Filreis also stressed that the videos are only a small part of his course: much of the learning takes place in the course’s discussion forums. Here, Filreis, his TAs and his 32,000 students come together to analyze each poem in detail.
Lane’s concerns would only apply if employers come to regard Coursera as an equal to traditional education.
“At present it certainly could enhance a candidate’s application for a job if he or she had completed a relevant Coursera class,” said Patricia Rose, Director of Career Services at Penn. “But it remains to be seen how successful completion can be documented. We will be watching Coursera’s progress with great interest.”

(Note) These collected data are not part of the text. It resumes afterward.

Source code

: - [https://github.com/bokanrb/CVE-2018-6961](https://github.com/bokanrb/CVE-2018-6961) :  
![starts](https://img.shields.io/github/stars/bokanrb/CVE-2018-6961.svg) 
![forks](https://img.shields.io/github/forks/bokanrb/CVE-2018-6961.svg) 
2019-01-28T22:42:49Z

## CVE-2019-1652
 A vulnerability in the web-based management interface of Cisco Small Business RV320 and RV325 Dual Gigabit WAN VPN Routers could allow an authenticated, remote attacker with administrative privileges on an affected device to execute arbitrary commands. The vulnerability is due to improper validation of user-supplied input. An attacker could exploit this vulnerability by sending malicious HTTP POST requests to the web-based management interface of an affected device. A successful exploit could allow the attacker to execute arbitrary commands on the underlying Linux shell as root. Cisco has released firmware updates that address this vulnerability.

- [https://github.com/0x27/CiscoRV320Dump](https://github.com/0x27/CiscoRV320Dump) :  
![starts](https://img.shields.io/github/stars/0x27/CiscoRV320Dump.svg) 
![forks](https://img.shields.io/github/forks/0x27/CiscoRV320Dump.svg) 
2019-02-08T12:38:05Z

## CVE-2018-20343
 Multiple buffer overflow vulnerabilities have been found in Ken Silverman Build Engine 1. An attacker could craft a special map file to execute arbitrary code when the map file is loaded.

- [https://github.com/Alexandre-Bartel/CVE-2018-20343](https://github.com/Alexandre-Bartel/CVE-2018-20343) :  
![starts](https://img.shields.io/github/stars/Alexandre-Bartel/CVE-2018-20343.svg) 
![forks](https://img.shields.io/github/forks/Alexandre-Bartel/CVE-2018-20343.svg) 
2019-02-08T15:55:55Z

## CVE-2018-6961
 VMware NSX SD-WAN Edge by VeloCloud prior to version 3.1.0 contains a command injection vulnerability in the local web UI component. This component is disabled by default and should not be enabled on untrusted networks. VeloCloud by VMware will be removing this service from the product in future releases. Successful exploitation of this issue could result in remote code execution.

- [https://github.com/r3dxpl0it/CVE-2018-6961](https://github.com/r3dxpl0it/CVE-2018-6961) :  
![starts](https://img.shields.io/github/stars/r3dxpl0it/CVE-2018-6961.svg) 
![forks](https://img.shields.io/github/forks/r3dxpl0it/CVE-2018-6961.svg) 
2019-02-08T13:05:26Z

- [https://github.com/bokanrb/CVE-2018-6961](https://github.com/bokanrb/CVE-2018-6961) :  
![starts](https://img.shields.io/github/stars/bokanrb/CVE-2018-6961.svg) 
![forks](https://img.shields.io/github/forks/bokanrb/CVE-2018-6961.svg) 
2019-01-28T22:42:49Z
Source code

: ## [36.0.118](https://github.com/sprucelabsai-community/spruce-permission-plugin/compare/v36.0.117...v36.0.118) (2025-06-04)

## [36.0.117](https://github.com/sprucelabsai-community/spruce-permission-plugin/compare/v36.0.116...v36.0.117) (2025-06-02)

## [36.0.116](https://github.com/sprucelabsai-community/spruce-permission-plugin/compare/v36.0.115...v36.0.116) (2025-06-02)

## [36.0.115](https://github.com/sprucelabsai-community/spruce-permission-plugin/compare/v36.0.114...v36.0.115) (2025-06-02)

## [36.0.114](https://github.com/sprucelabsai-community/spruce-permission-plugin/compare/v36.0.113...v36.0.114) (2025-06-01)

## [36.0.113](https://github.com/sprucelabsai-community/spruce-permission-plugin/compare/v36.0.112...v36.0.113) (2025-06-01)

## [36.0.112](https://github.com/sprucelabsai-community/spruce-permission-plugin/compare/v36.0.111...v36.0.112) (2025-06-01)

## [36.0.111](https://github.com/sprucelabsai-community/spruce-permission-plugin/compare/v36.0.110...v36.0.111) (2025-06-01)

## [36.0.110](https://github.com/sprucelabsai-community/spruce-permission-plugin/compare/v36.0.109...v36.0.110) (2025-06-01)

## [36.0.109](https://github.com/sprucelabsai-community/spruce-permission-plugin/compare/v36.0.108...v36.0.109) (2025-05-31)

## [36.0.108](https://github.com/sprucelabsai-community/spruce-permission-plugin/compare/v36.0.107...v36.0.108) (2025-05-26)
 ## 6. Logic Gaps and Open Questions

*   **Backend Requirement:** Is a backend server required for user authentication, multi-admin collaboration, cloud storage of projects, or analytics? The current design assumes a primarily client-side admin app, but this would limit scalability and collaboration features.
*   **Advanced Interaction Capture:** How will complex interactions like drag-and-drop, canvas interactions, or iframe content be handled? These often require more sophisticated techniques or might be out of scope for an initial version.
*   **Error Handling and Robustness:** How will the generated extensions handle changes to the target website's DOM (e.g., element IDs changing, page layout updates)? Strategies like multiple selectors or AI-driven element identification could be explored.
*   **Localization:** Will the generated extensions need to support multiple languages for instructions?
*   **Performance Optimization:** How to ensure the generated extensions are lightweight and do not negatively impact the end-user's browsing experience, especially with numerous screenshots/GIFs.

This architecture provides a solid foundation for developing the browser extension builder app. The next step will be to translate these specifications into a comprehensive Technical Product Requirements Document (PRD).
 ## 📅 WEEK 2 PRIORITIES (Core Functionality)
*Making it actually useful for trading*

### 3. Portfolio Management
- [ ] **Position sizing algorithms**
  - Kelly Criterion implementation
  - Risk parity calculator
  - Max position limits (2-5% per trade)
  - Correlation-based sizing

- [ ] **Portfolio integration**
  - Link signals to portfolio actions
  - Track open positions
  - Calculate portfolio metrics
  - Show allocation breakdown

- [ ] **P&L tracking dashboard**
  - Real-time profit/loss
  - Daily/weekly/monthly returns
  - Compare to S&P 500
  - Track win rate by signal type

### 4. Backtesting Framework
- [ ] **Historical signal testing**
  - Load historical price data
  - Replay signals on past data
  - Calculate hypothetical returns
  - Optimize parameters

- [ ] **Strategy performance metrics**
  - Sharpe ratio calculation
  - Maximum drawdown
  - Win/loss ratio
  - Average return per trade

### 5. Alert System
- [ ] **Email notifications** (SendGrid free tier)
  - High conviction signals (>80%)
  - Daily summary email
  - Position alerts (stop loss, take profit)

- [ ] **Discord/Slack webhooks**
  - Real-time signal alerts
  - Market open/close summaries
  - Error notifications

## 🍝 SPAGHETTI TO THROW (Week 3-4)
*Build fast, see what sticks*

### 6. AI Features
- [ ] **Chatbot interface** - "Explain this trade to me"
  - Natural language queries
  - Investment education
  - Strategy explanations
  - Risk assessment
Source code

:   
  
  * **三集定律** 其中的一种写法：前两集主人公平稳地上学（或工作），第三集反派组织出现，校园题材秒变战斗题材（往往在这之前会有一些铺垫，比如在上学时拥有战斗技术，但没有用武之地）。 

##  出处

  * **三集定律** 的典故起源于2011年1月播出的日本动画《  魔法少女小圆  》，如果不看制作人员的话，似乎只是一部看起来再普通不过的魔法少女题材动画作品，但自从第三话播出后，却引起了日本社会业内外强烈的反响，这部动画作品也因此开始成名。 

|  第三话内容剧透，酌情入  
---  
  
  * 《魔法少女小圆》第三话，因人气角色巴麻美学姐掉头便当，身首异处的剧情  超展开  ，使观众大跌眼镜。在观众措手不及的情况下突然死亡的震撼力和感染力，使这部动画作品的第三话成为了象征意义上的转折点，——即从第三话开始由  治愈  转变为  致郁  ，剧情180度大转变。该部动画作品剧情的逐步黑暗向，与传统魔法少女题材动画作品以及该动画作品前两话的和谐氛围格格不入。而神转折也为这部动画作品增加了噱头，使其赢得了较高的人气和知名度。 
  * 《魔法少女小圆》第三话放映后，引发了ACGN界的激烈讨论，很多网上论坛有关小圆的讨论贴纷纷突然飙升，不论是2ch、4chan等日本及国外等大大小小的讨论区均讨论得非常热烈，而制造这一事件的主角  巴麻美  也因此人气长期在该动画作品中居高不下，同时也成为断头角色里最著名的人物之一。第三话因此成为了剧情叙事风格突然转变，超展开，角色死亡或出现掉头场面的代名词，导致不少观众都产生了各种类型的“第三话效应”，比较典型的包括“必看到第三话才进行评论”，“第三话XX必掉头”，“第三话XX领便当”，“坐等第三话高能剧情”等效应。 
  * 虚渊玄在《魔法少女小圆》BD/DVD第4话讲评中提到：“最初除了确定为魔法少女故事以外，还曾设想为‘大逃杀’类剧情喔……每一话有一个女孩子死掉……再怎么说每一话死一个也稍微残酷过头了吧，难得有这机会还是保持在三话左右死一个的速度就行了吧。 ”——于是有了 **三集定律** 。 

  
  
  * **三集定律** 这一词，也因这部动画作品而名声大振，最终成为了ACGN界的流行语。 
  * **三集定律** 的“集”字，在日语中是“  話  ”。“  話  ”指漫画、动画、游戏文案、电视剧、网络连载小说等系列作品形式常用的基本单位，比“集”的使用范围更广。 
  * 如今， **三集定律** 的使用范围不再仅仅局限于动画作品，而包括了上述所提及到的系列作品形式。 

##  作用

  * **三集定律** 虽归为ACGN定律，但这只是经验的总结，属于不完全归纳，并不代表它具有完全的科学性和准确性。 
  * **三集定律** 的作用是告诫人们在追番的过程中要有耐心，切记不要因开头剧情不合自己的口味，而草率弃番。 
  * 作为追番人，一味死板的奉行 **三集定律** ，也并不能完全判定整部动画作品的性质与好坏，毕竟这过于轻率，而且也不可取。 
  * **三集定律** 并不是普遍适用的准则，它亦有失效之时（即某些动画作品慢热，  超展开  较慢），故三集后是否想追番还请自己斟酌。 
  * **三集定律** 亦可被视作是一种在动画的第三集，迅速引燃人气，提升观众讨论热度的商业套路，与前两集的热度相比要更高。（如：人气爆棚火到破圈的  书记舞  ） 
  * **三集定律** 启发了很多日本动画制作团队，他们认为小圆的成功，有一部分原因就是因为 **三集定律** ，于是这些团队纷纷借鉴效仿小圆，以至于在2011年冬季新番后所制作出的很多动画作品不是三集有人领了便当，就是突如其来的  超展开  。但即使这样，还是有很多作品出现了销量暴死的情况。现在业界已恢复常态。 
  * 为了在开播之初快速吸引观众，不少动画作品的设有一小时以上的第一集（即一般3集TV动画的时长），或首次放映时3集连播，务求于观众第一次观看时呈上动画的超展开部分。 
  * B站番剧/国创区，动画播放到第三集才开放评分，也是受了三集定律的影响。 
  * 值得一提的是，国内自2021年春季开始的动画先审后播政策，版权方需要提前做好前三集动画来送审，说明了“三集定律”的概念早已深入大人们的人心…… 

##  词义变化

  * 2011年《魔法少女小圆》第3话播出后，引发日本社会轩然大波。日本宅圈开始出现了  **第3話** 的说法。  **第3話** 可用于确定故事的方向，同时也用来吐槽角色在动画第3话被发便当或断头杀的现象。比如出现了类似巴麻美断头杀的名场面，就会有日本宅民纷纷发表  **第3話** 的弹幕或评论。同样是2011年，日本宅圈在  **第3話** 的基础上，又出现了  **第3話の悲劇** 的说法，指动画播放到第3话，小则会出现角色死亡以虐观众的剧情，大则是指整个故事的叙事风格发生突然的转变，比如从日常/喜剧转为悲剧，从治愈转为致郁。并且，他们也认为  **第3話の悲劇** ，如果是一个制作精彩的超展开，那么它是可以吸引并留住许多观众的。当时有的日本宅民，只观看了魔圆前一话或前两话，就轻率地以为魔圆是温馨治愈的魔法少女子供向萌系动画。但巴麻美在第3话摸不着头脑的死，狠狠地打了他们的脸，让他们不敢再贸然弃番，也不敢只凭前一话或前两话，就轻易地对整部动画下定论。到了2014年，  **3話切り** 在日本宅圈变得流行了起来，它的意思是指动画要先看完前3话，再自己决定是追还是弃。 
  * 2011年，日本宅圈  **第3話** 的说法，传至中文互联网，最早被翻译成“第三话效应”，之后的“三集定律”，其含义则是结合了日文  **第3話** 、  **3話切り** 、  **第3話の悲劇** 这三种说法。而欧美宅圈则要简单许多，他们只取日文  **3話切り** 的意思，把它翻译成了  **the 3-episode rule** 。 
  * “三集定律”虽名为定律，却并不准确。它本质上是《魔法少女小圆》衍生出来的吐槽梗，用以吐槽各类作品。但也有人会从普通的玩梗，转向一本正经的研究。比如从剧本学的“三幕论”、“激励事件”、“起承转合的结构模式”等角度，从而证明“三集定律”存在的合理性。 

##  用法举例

Despite the skepticism, professors like Terwiesch and Filreis remain hopeful for the future of Coursera. “I think Penn has made a very brave move,” Terwiesch said. “This train is leaving the station. Do we want to get on the train, or do we want to be the clowns?”
This article has been revised to reflect that first-year Engineering graduate student Sneha Jha is professor Michael Kearn’s teaching assistant, not professor Kevin Werbach’s teaching assistant.